The new variant BA.2.75, being from the similar family of Omicron variants in Europe and America, he said, “In Europe and America, BA.4 and BA.5 are driving waves. In countries like India, a new sub-lineage of BA.2.75 has also been detected, which we’re following.”
However, alongside this statement, regards to the emergence of the potential Omicron sub-variant BA.2.75; Soumya Swaminathan, Chief Scientist, WHO, in her video address on Twitter said that there has been an emergence of a sub-variant that is being called the BA.2.75 “first reported from India and then from about 10 other countries.” She said there are still limited sequences available of the sub-variant to analyse, “but this sub-variant seems to have a few mutations on the receptor-binding domain of the spike protein. So obviously, that’s a key part of the virus that attaches itself to the human receptor. So, we have to watch that. It’s still too early to know if this sub-variant has properties of additional immune evasion or indeed of being more clinically severe. We don’t know that.” “So we have to wait and see,” she said, adding that WHO is keeping a close watch on it.
— World Health Organization (WHO) (@WHO) July 5, 2022
According to the WHO weekly epidemiological update on COVID-19, which was released on July 6, confirmed that globally, the number of new weekly cases increased for the fourth consecutive week after a declining trend compared with the last peak in March 2022. The update also stated that during the week of June 27 to July 3, over 4.6 million cases were reported, a figure similar to that of the previous week. The number of new weekly deaths declined by 12% as compared to the previous week, with over 8100 deaths reported. The WHO update also confirmed that as of July 3, 2022, over 546 million confirmed COVID19 cases and over 6.3 million deaths had been reported globally.

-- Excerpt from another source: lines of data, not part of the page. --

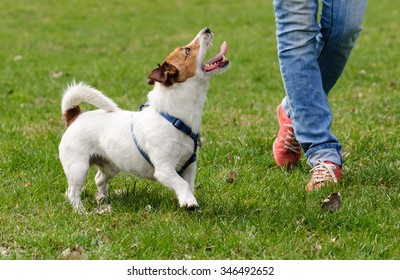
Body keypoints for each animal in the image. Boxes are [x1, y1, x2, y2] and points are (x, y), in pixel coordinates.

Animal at [57, 29, 230, 212]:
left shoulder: (189, 167)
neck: (175, 118)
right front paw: (189, 201)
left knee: (98, 179)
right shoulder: (164, 170)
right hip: (78, 167)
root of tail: (75, 116)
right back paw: (81, 211)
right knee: (73, 192)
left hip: (110, 166)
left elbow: (188, 185)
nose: (207, 29)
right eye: (187, 51)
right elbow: (181, 184)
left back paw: (103, 199)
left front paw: (189, 201)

Further, the COVID update also confirmed that among Omicron variant lineages, the proportions of BA.5 and BA.4 continue to increase. BA.5 has been detected in 83 countries. Whereas BA.4, which has been detected in 73 countries, is also rising globally, the rate of increase is not as high as that of BA.5.
The cases in South-East Asia Region reported an increasing trend in cases since early June, with over 157,000 new cases reported, a 20% increase as compared to the previous week. Five of 10 countries (50 per cent) for which data are available showed increases in the number of new cases of 20% or greater, with the greatest proportional increases observed in Bhutan, Nepal and Bangladesh.

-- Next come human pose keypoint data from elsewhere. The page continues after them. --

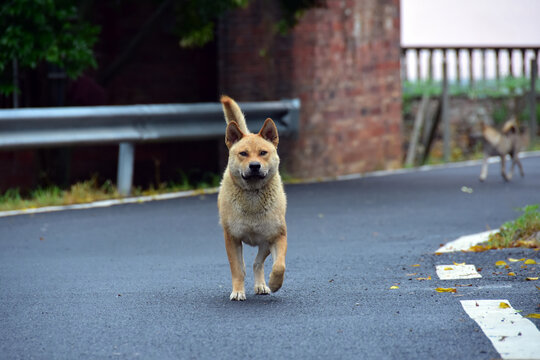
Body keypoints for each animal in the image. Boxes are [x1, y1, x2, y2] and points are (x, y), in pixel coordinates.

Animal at [218, 95, 288, 300]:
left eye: (263, 152)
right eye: (243, 153)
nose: (255, 166)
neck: (253, 194)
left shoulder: (278, 235)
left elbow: (279, 265)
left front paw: (275, 283)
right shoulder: (232, 238)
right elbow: (237, 269)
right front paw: (238, 291)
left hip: (264, 243)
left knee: (258, 263)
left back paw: (262, 285)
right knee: (245, 266)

Accompanying all, the highest numbers of new cases were reported from India, which is 112,456 new cases, an increase of 21%; Thailand reported 15,950 new cases, an increase of 6% and Bangladesh reported 13,516 new cases, showing an increase of 53%.
The number of new weekly deaths in the region increased by 16 per cent as compared to the previous week, with over 350 new deaths reported. The highest numbers of new deaths were reported from India (200 new deaths, a 39 per cent increase), Thailand (108 new deaths, a decline of 14 per cent), and Indonesia (32 new deaths, an increase of 7 per cent).

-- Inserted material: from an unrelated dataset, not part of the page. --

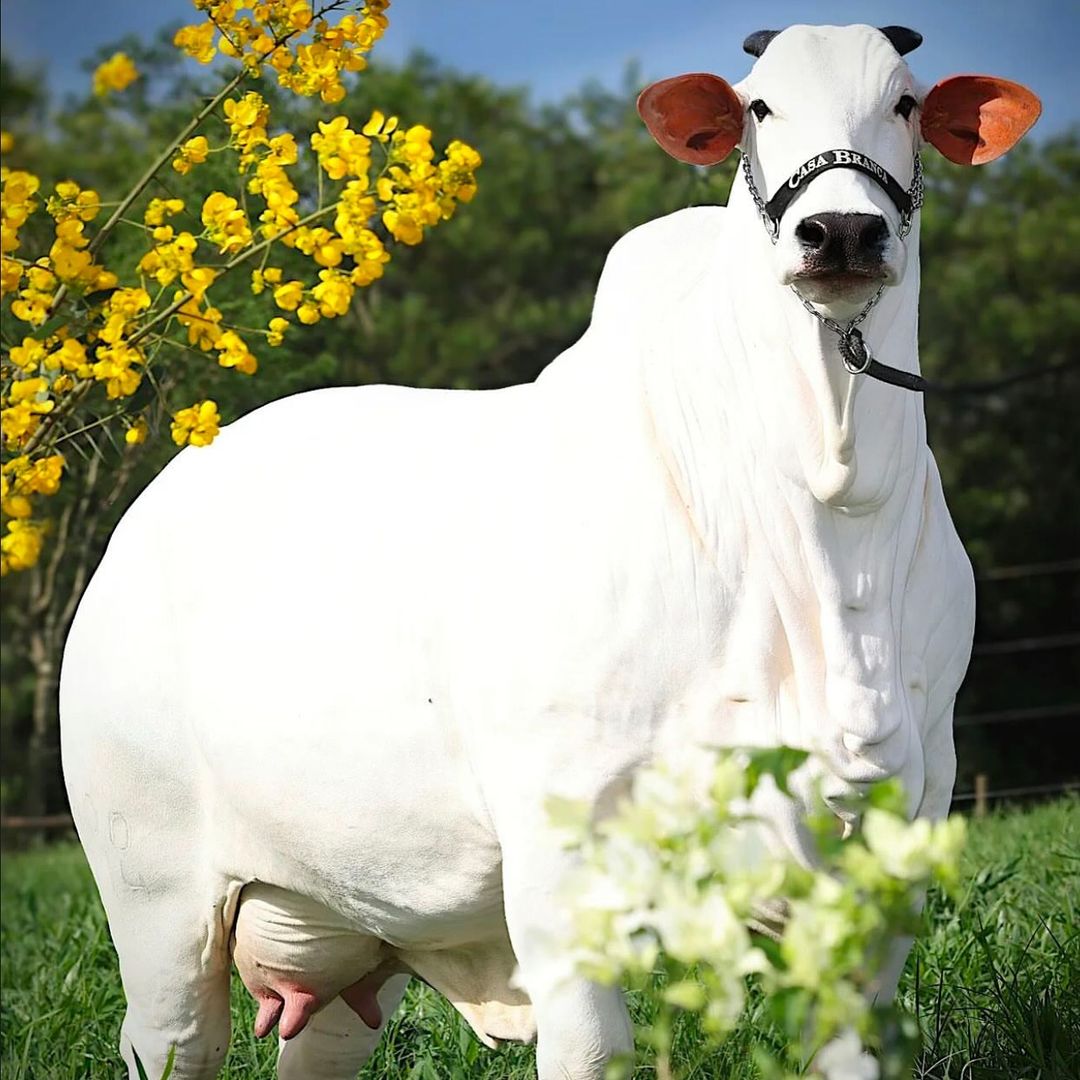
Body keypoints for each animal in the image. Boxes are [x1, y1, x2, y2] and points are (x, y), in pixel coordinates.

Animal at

Ahead of the concerns regards to the new variant, WHO Incident Manager of COVID-19, Abdi Mahamud, said that now is not the time to declare that the pandemic is over. In a statement he said.
“We are still in the midst of the pandemic and the virus has a lot of force left. So, whether it is the BA.4 or BA.5 or BA.2.75, the virus will continue. It does what it does good,” he said adding that people and communities must continue to wear masks, avoid crowds and ensure that the most vulnerable and high-risk population is protected.